### [ACTIONS TO TAKE]
1. Turn the paragraph of the computer storage passage that begins "As mentioned above, the mass storage device 916" into a short list, keeping its main facts.
2. Carry on the computer storage passage beyond its final sentence.

### [SELECTED EXTRACT]
·····
By way of example, and not limitation, computer-readable storage media can include volatile and non-volatile, removable and non-removable media implemented in any method or technology. Computer-readable storage media includes, but is not limited to, RAM, ROM, erasable programmable ROM (“EPROM”), electrically-erasable programmable ROM (“EEPROM”), flash memory or other solid-state memory technology, compact disc ROM (“CD-ROM”), digital versatile disk (“DVD”), high definition DVD (“HD-DVD”), BLU-RAY, or other optical storage, magnetic cassettes, magnetic tape, magnetic disk storage or other magnetic storage devices, or any other medium that can be used to store the desired information in a non-transitory fashion.
As mentioned above, the mass storage device 916 can store an operating system 918 utilized to control the operation of the computer 900. According to one configuration, the operating system comprises the LINUX operating system or one of its variants such as, but not limited to, UBUNTU, DEBIAN, and CENTOS. According to another configuration, the operating system comprises the WINDOWS SERVER operating system from MICROSOFT Corporation. According to further configurations, the operating system can comprise the UNIX operating system or one of its variants. It should be appreciated that other operating systems can also be utilized. The mass storage device 916 can store other system or application programs and data utilized by the computer 900.
·····
### [LISTED ENTRIES]
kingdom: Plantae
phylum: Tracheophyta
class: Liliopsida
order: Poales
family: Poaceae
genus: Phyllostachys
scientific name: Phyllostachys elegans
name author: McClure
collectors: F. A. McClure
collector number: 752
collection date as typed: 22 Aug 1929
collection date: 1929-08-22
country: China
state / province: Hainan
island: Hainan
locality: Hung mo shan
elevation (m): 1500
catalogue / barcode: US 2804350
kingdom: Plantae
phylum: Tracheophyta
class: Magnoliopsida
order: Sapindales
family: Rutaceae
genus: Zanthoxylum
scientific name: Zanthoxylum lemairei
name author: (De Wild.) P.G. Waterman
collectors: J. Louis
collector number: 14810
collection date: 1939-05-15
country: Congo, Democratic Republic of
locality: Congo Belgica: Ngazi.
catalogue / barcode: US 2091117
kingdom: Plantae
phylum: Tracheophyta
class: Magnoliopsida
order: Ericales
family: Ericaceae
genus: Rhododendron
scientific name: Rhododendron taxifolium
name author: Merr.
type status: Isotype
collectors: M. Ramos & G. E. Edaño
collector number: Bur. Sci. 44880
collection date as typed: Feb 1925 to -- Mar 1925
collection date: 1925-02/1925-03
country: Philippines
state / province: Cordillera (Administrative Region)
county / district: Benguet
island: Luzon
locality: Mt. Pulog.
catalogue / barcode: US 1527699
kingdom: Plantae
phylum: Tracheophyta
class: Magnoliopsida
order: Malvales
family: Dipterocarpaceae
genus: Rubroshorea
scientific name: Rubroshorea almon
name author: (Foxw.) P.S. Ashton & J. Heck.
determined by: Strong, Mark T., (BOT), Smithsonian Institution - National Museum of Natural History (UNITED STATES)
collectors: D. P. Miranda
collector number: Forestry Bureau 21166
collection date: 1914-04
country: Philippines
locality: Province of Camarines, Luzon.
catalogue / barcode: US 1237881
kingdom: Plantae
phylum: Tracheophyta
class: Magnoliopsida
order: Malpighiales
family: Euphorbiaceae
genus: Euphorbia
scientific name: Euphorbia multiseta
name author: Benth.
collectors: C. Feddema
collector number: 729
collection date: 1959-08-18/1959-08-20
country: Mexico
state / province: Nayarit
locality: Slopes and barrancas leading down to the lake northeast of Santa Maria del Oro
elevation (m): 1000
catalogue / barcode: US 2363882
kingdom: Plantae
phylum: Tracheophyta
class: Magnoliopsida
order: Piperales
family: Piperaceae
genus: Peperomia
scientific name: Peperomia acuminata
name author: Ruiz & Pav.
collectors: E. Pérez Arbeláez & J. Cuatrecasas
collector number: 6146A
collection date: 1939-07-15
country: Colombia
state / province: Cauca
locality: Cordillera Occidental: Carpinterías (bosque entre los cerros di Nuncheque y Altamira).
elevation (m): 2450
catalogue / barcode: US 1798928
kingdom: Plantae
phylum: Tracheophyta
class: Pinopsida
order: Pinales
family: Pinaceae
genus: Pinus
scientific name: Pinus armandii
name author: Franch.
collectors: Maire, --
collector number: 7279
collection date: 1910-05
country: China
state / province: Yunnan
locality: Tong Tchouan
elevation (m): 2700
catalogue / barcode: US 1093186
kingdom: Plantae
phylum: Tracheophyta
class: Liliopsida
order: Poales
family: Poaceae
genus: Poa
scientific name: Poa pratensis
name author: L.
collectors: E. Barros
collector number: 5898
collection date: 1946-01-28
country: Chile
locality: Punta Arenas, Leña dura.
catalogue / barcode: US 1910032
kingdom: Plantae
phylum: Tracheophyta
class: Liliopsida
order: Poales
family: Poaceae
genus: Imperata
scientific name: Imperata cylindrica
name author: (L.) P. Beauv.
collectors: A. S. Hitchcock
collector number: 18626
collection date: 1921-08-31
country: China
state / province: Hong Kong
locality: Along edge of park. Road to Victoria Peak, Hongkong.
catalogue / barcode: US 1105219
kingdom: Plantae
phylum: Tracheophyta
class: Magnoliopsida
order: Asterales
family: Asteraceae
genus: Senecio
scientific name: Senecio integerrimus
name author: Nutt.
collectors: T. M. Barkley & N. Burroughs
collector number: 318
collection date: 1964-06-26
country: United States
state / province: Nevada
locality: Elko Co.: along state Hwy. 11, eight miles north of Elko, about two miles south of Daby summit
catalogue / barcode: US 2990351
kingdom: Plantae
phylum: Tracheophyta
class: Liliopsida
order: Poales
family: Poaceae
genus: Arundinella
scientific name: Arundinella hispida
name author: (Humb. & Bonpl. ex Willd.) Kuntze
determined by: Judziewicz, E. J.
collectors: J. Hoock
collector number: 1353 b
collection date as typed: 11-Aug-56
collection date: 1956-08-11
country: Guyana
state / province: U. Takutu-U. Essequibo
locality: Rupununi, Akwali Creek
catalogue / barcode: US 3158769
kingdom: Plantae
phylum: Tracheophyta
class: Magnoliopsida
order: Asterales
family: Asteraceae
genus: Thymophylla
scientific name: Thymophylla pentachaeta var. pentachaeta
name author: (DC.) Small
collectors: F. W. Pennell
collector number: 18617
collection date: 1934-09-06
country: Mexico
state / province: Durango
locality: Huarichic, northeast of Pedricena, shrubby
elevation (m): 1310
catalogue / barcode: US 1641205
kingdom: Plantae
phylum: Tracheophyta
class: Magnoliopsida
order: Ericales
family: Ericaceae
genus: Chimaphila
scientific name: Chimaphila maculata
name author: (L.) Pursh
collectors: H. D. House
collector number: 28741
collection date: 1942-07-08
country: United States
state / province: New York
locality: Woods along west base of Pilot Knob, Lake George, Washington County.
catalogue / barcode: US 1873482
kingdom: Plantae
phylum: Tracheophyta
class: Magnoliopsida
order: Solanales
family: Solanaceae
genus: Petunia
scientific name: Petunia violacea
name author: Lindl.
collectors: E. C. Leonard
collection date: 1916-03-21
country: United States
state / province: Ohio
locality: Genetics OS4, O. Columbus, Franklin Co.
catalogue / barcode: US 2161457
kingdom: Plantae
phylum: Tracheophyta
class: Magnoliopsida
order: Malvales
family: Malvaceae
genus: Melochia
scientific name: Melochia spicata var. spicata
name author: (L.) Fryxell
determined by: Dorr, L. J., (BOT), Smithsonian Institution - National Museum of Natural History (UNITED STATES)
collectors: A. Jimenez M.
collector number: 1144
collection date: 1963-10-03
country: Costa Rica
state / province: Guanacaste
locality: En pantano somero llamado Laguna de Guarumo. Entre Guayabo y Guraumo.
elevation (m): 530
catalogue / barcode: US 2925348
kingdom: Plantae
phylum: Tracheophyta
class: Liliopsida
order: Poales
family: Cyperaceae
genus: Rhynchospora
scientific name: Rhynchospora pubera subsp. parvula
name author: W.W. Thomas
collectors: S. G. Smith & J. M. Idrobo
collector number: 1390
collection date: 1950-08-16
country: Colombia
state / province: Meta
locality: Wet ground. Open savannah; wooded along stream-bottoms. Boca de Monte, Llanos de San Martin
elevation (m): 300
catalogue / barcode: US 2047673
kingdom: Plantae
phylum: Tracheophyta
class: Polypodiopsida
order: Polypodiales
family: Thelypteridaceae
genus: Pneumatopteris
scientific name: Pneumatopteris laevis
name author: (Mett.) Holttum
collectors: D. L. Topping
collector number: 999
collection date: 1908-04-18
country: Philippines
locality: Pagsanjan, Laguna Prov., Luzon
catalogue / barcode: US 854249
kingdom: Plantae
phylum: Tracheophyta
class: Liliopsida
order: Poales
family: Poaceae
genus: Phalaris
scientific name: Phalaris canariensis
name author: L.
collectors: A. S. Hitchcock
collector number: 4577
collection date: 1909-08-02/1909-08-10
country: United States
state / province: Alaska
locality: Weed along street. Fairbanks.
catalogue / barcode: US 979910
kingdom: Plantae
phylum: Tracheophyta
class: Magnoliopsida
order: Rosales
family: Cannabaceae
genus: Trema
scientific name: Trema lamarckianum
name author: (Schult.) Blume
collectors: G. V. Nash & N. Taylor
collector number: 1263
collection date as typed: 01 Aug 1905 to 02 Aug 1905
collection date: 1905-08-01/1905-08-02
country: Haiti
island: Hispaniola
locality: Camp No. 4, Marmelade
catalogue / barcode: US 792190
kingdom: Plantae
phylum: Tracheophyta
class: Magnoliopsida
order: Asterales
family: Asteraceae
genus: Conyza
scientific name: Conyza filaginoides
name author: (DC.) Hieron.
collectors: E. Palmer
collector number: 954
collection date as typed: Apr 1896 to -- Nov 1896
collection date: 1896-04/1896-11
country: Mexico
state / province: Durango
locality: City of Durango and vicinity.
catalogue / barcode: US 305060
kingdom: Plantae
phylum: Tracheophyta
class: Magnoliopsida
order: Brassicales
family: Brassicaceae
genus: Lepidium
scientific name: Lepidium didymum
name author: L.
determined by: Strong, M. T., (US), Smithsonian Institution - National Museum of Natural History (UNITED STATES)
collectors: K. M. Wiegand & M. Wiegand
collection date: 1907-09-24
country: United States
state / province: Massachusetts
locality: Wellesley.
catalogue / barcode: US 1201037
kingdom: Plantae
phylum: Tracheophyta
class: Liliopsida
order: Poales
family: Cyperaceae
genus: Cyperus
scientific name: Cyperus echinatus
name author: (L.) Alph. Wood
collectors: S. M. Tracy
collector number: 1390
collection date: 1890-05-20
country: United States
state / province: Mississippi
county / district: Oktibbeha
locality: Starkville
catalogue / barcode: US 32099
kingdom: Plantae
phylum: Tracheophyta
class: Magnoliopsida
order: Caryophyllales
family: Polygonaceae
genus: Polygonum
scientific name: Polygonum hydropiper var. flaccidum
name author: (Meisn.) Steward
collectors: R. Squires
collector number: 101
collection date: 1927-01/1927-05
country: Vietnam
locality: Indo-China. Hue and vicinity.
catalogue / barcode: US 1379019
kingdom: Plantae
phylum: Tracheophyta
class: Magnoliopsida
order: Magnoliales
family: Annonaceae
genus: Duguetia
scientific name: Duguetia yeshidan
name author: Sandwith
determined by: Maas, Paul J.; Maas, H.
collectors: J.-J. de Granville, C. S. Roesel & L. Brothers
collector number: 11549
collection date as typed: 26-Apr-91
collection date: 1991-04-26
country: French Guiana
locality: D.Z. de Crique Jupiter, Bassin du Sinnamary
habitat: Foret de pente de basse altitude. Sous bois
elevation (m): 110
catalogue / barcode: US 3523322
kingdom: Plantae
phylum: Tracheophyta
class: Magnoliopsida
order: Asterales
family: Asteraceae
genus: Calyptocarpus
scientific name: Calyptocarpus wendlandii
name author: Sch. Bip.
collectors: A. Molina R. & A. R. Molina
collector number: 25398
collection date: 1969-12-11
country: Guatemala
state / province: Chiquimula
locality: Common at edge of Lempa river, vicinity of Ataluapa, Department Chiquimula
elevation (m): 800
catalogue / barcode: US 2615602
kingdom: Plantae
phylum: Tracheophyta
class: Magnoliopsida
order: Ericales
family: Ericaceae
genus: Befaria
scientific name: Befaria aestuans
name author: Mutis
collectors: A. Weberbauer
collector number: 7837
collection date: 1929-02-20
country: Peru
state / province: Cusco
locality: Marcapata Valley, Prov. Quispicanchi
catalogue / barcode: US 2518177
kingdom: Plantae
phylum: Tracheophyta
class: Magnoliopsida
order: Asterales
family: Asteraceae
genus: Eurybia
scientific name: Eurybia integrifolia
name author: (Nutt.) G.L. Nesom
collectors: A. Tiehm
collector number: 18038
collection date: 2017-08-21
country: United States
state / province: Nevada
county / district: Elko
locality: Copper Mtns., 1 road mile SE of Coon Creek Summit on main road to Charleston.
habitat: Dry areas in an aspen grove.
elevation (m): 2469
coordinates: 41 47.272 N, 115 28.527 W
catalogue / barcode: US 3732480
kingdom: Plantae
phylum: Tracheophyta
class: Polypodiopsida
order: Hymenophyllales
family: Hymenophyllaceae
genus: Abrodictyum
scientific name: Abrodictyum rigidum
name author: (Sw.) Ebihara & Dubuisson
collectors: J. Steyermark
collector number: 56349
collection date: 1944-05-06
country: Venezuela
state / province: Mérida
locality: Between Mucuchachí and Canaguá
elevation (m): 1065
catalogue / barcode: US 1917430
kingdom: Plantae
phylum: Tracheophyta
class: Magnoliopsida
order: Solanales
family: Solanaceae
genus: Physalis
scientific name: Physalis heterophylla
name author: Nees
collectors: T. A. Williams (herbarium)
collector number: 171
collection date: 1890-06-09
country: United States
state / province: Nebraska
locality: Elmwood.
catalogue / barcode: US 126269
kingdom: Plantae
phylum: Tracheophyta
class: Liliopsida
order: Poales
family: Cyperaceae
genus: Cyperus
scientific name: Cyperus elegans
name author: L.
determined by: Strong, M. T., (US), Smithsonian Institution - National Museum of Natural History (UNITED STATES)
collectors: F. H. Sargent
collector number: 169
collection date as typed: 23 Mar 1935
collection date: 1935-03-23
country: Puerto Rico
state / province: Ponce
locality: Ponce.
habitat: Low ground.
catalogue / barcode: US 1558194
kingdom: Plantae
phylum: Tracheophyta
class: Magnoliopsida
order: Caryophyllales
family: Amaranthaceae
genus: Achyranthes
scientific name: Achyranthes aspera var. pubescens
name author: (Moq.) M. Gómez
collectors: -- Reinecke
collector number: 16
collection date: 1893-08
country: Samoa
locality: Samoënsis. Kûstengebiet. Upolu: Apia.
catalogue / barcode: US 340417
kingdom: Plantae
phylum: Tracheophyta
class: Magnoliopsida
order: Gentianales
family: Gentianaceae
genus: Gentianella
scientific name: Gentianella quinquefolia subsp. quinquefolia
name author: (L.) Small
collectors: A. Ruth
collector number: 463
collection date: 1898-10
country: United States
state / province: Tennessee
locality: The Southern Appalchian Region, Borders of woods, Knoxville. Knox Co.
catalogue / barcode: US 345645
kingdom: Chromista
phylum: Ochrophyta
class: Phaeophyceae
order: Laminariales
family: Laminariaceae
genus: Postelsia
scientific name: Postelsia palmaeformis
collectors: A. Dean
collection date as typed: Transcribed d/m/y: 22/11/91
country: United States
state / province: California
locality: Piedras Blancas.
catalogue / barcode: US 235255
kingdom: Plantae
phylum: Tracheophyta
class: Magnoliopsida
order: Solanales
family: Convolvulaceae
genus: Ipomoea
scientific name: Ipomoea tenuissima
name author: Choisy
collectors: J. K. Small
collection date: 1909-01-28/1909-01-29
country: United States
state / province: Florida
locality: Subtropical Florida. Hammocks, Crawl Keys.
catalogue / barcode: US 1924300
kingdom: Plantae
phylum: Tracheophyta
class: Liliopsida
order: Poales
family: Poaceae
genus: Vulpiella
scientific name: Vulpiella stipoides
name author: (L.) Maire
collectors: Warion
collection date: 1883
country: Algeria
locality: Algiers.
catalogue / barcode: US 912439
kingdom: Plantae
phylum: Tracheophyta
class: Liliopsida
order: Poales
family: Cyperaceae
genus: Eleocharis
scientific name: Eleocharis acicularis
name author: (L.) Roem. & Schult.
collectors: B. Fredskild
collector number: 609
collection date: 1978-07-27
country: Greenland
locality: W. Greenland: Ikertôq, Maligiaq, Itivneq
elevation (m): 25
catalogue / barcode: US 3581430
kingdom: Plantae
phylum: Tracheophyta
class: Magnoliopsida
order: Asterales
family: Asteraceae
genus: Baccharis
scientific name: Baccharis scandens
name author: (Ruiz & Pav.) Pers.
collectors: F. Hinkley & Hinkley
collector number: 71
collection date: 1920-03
·····
### [TASK RESULTS]
1.
- Mass storage device 916 can store operating system 918, which controls the operation of computer 900.
- In one configuration, the operating system is LINUX or a variant such as UBUNTU, DEBIAN, or CENTOS.
- In another, it is WINDOWS SERVER from MICROSOFT Corporation.
- In further configurations, it can be UNIX or one of its variants.
- Other operating systems can also be used.
- The device can also store other system or application programs and data used by computer 900.

2.
In one configuration, the mass storage device 916 or other computer-readable storage media is encoded with computer-executable instructions which, when loaded into the computer 900, transform the computer from a general-purpose computing system into a special-purpose computer capable of implementing the configurations described herein. These computer-executable instructions transform the computer 900 by specifying how the CPUs 904 transition between states, as described above. According to one configuration, the computer 900 has access to computer-readable storage media storing computer-executable instructions which, when executed by the computer 900, perform the various processes described above. The computer 900 can also include computer-readable storage media for performing any of the other computer-implemented operations described herein.
The computer 900 can also include one or more input/output controllers 924 for receiving and processing input from a number of input devices, such as a keyboard, a mouse, a touchpad, a touch screen, an electronic stylus, or other type of input device. Similarly, an input/output controller 924 can provide output to a display, such as a computer monitor, a flat-panel display, a digital projector, a printer, or other type of output device. It wilt be appreciated that the computer 900 might not include all of the components shown in
Based on the foregoing, it should be appreciated that technologies for predicting the structural status of an object have been disclosed herein. Moreover, although the subject matter presented herein has been described in language specific to computer structural features, methodological acts, and computer readable media, it is to be understood that the invention defined in the appended claims is not necessarily limited to the specific features, acts, or media described herein. Rather, the specific features, acts, and media are disclosed as example forms of implementing the claims.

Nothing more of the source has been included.